I’ll provide a quick list of further definitional aspects of what consitutues a health plan.  A health plan can have one or several aspects of the following:

(i) A group health plan;

(ii) A health insurance issuer;

(iii) An HMO (Health Maintence Organization);

(iv) Part A or Part B of the Medicare program;

(v) The Medicaid program;

(vi) An issuer of a Medicare supplemental policy;

(vii) An issuer of a long-term care policy, excluding a nursing home fixed-indemnity policy;

(viii) An employee welfare benefit plan or any other arrangement that is established or maintained for the purpose of offering or providing health benefits to the employees of two or more employers;

(ix) The health care program for active military personnel under title 10 of the United States Code;

(x) The veterans health care program under 38 U.S.C. chapter 17;

(xi) The Civilian Health and Medical Program of the Uniformed Services (CHAMPUS);

(xii) The Indian Health Service program under the Indian Health Care Improvement Act;

(xiii) The Federal Employees Health Benefits Program;

(xiv) An approved State child health plan under title XXI; providing benefits for child health assistance;

(xv) The Medicare+Choice program under Part C of title XVIII;

(xvi) A high risk pool that is a mechanism established under State law to provide health insurance coverage or comparable coverage to eligible individuals;

(xvii) Any other individual or group plan, or combination of individual or group plans, that provides or pays for the cost of medical care.

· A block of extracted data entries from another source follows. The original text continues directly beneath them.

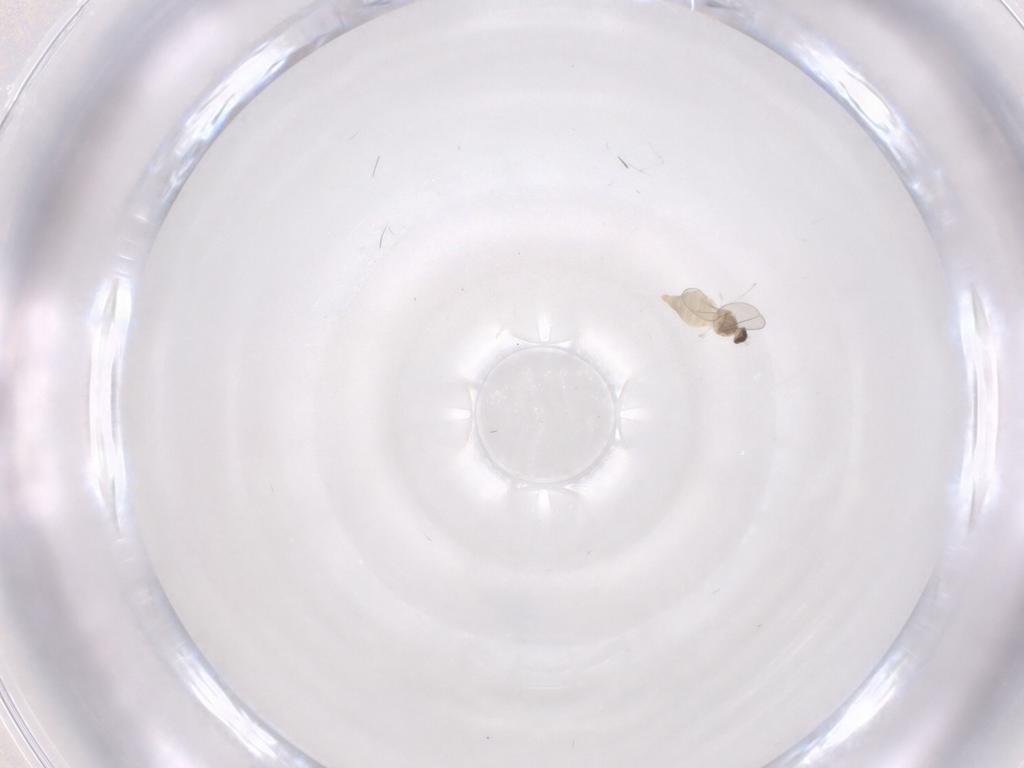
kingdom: Animalia
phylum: Arthropoda
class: Insecta
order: Diptera
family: Cecidomyiidae
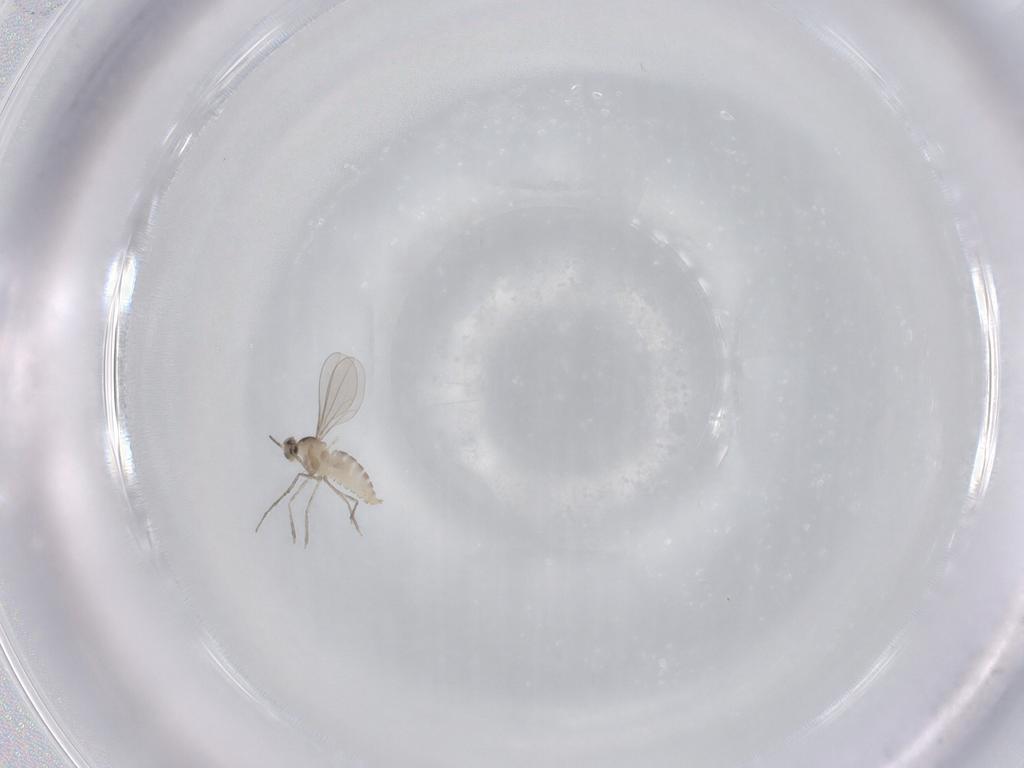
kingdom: Animalia
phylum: Arthropoda
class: Insecta
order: Diptera
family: Cecidomyiidae
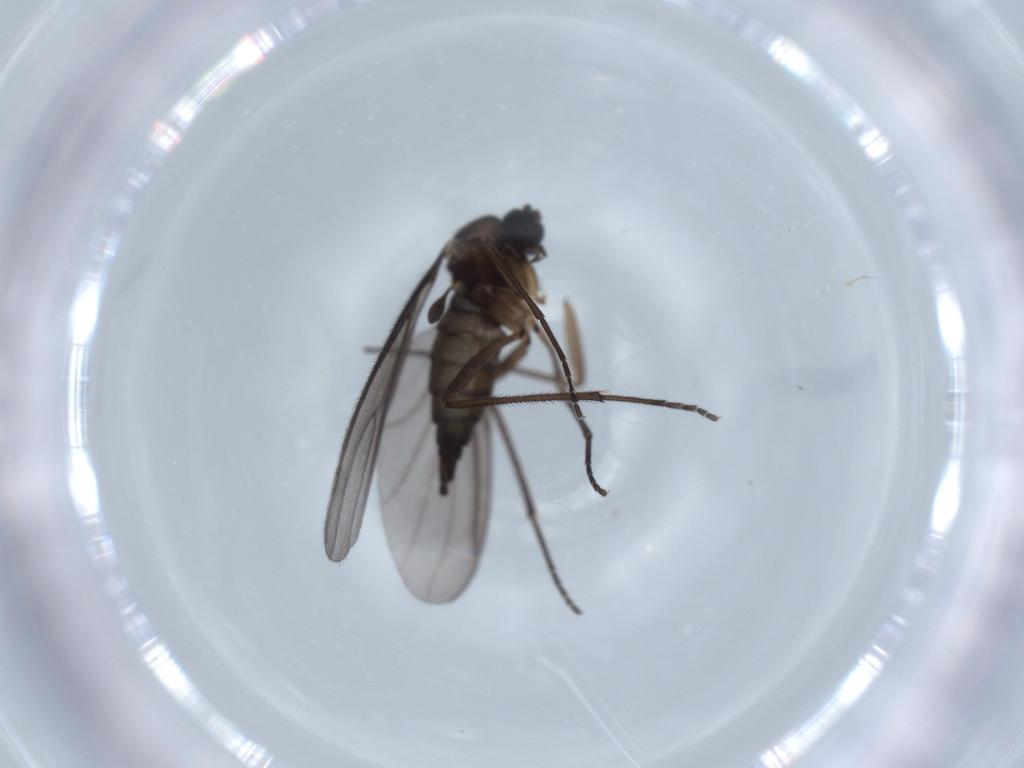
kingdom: Animalia
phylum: Arthropoda
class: Insecta
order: Diptera
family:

What’s not considered a health plan under HIPAA?

Any discussion of what a health plan includes should also include a list of what’s excluded from the definition of a health plan.  These exclusions include:

(ii) A government-funded program (other than one listed in paragraph (1)(i)–(xvi) of this definition):

(A) Whose principal purpose is other than providing, or paying the cost of, health care; or

(B) Whose principal activity is:

(1) The direct provision of health care to persons; or

(2) The making of grants to fund the direct provision of health care to persons.

 Under HIPAA, there is a rather specific laundry list of what is and isn’t a health plan.

It’s intuitve to think you already know what a health plan looks like for general purposes, but I hope that it was helpful to receive more details regarding how HIPAA defines a health plan.